Another function, initiation, allows a person to get started on a task independently, which involves generating ideas and developing problem solving strategies. Attention and concentration gives a person the ability to focus on one thought or subject at a time without being distracted by external stimuli. Likewise, working memory is required for a person to hold information in the mind while performing a task or solving a problem. Working memory is especially important for activities with multiple steps or complex instructions. All tasks require some form of decision-making.
The function of reasoning allows a person to think logically and make effective decisions. The ability to consider consequences of one’s actions and develop theories about what may happen as a direct result of personal actions is a function of cause and effect thinking. Inhibition refers to the ability to resist impulsive behavior. This function helps a person to control his actions appropriately based on the situation.
Another form of self-regulation controlled by executive functions is self-monitoring, or the ability to assess one’s own performance during or shortly after completing a task. This entails keeping track of how a person’s actions affect other people due to one’s behavior. Emotional control allows a person to regulate one’s mood and frustration tolerance, including reasonable control of anxiety, depression and emotional responses to challenges or to the actions of others.

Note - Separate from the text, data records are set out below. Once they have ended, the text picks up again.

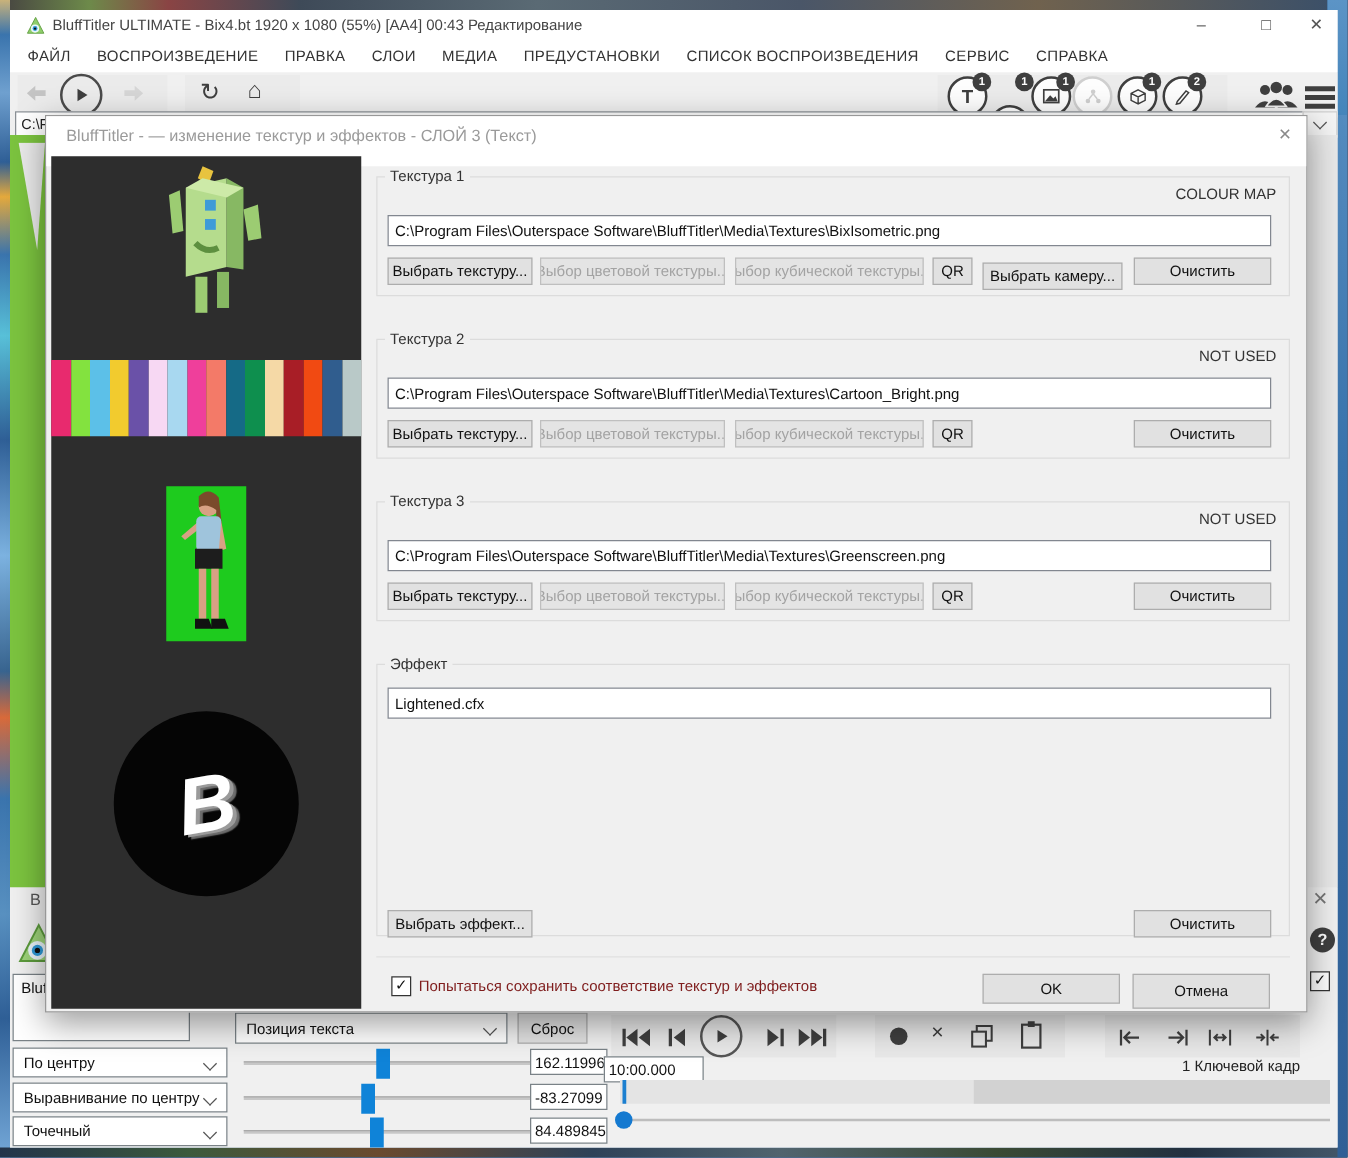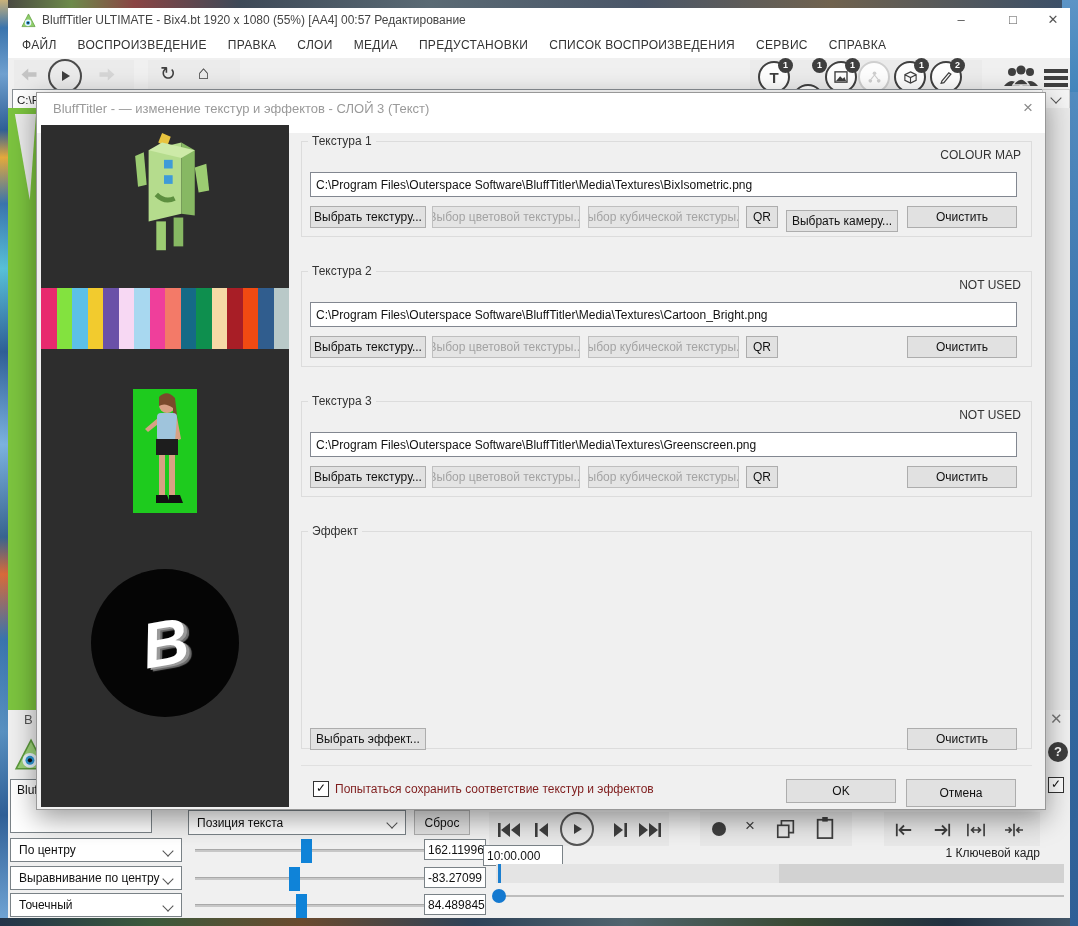"BluffTitler ULTIMATE - Bix4.bt 1920" span.title-text { text: 00:57 -> 00:43 }
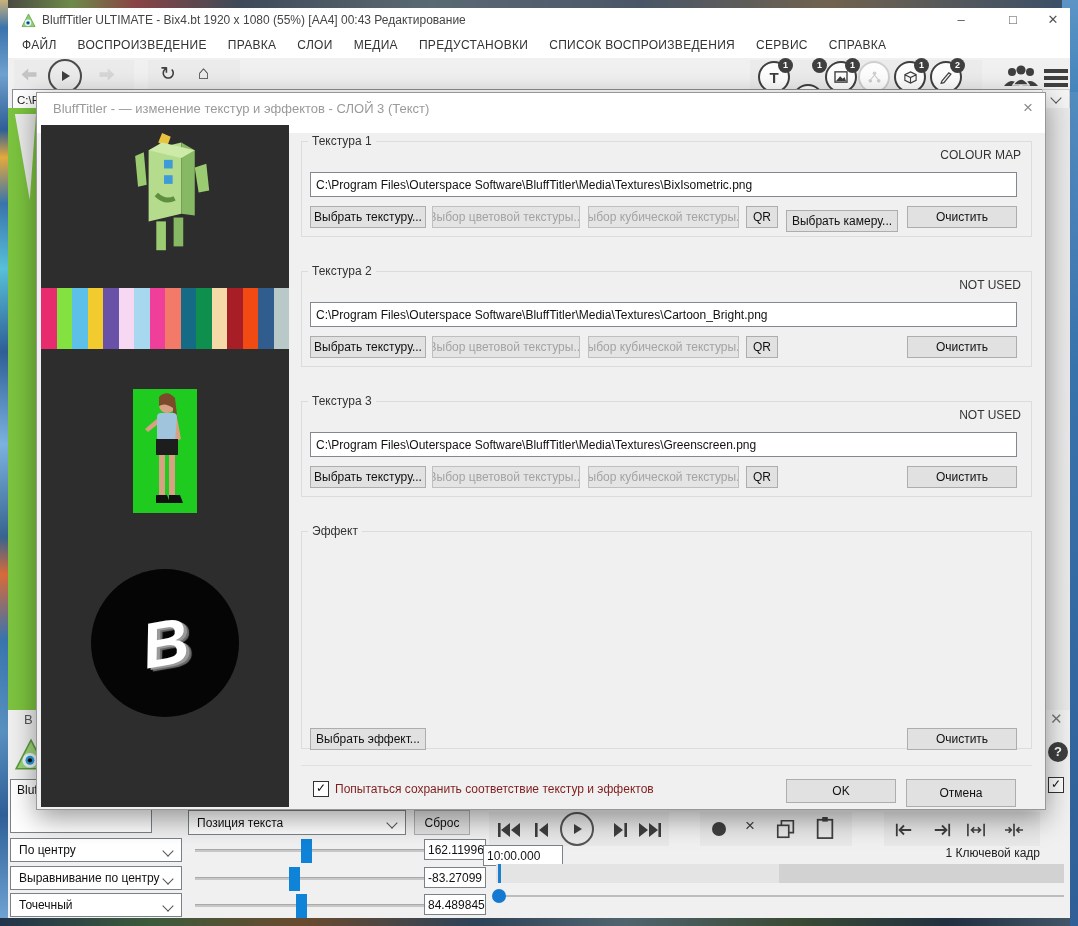"Lightened.cfx" input.fx-input { html: none -> <input> }
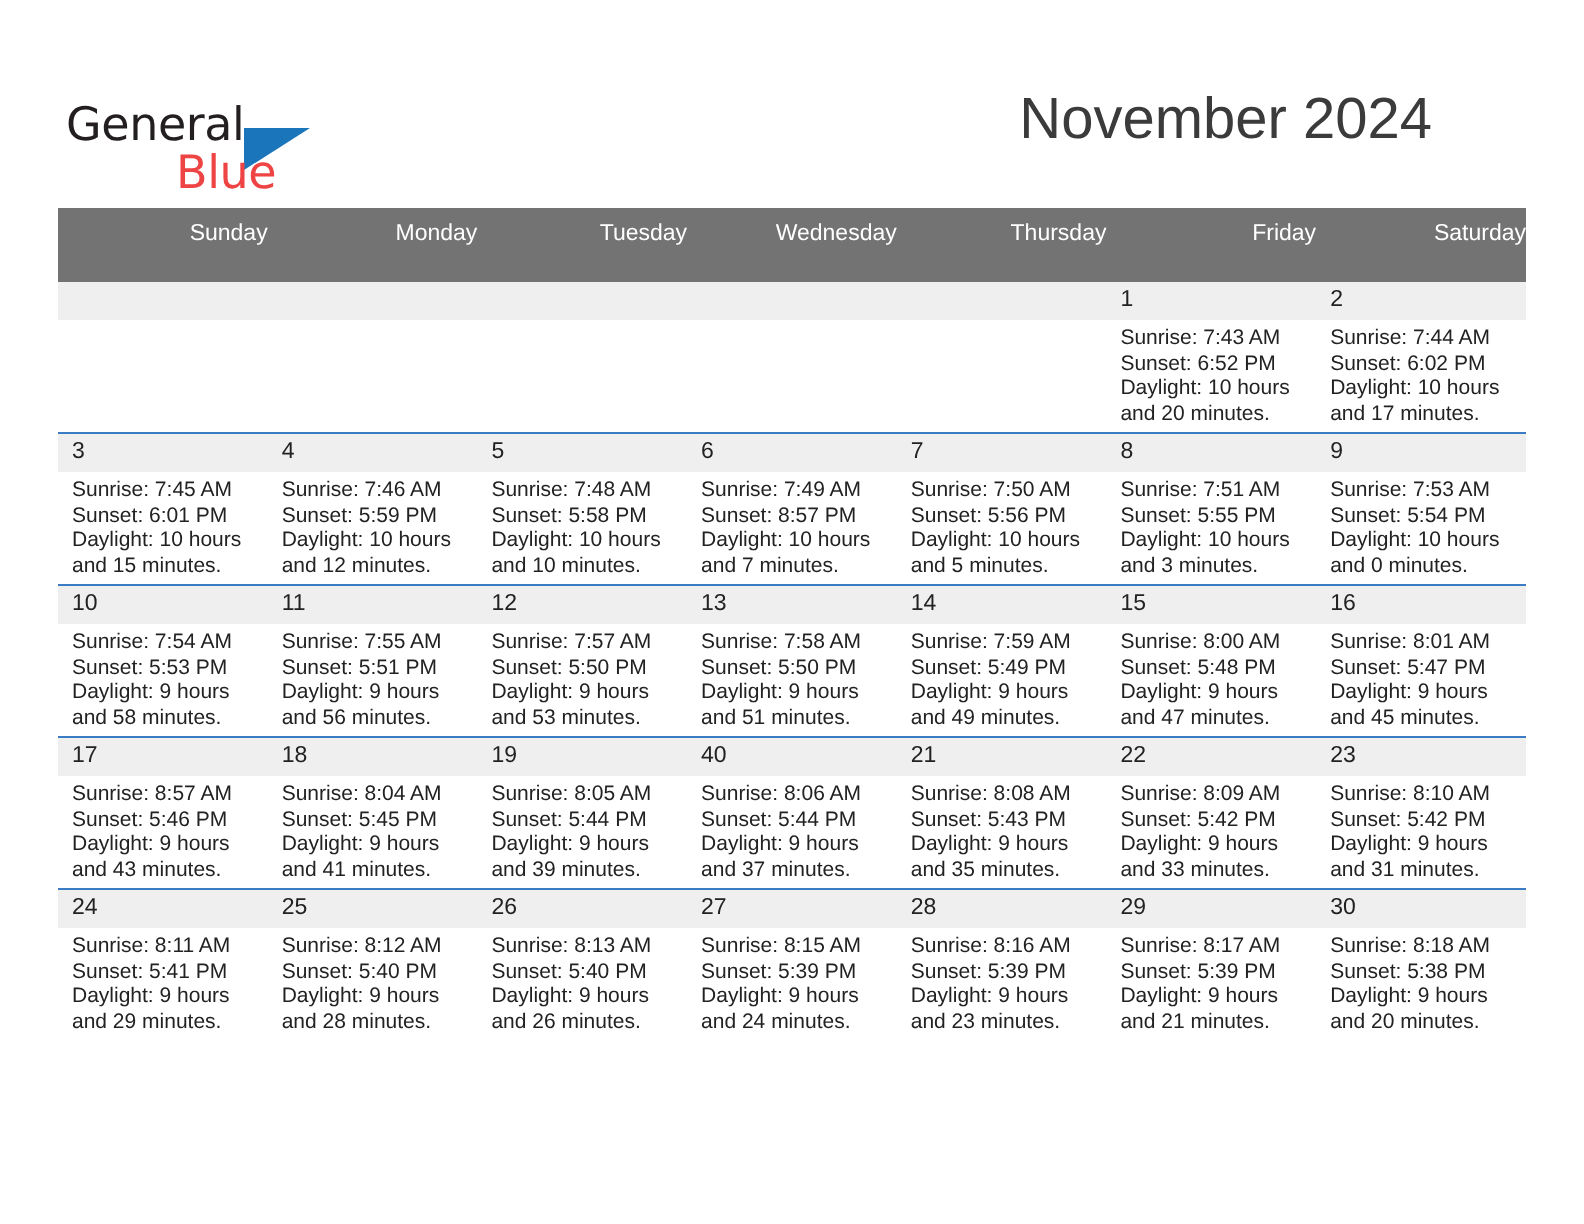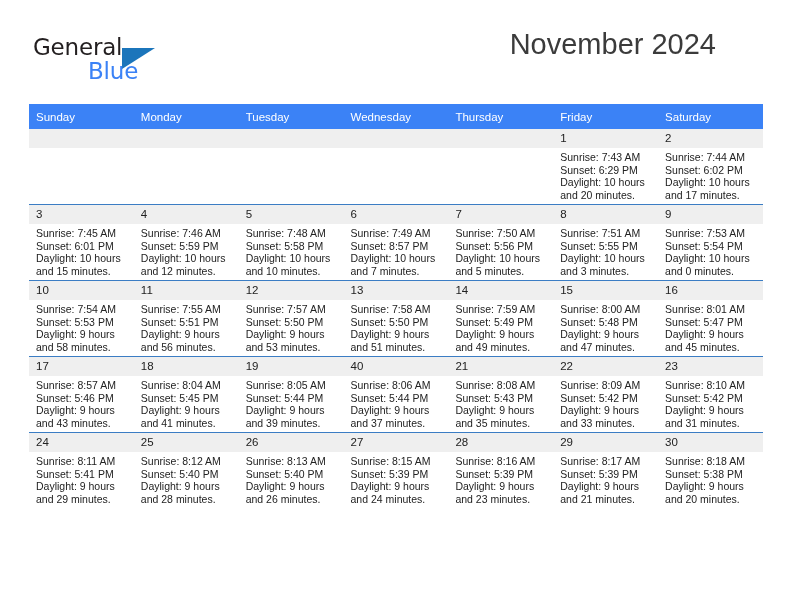"General" .page-header { top: 0 -> 16px }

Task maintenance functions allow a person to stick to the task at hand by taking steps to allow for success, such as taking breaks and returning to the task in a timely manner. Task completion is controlled by executive functions. Shifting, or changing from one mind set to another, allows for a person to move freely from one activity or line of thinking to another.
A variety of disorders are associated with executive function struggles, including attention-deficit hyperactivity disorder (ADHD), learning issues and mood disorders such as depression and anxiety. Additionally, traumatic circumstances, such as brain injury, fetal alcohol syndrome and toxicity from some cancer treatments can create problems with executive function ability and efficacy.
Neurofeedback works with the brain to strengthen executive functions so a person can function with ease and efficiency. The method uses EEG technology to pinpoint where the brain is having trouble functioning. An individualized protocol is then developed to improve and correct brain function. Neurofeedback employs visual and auditory cues to teach the brain to function at its best.
Using neurofeedback to strengthen executive functions improves a person’s productivity and teaches the brain to remain calm when dealing with challenges or stressors. Safe for all ages, neurofeedback can improve performance in school, work and even sports by strengthening executive functions.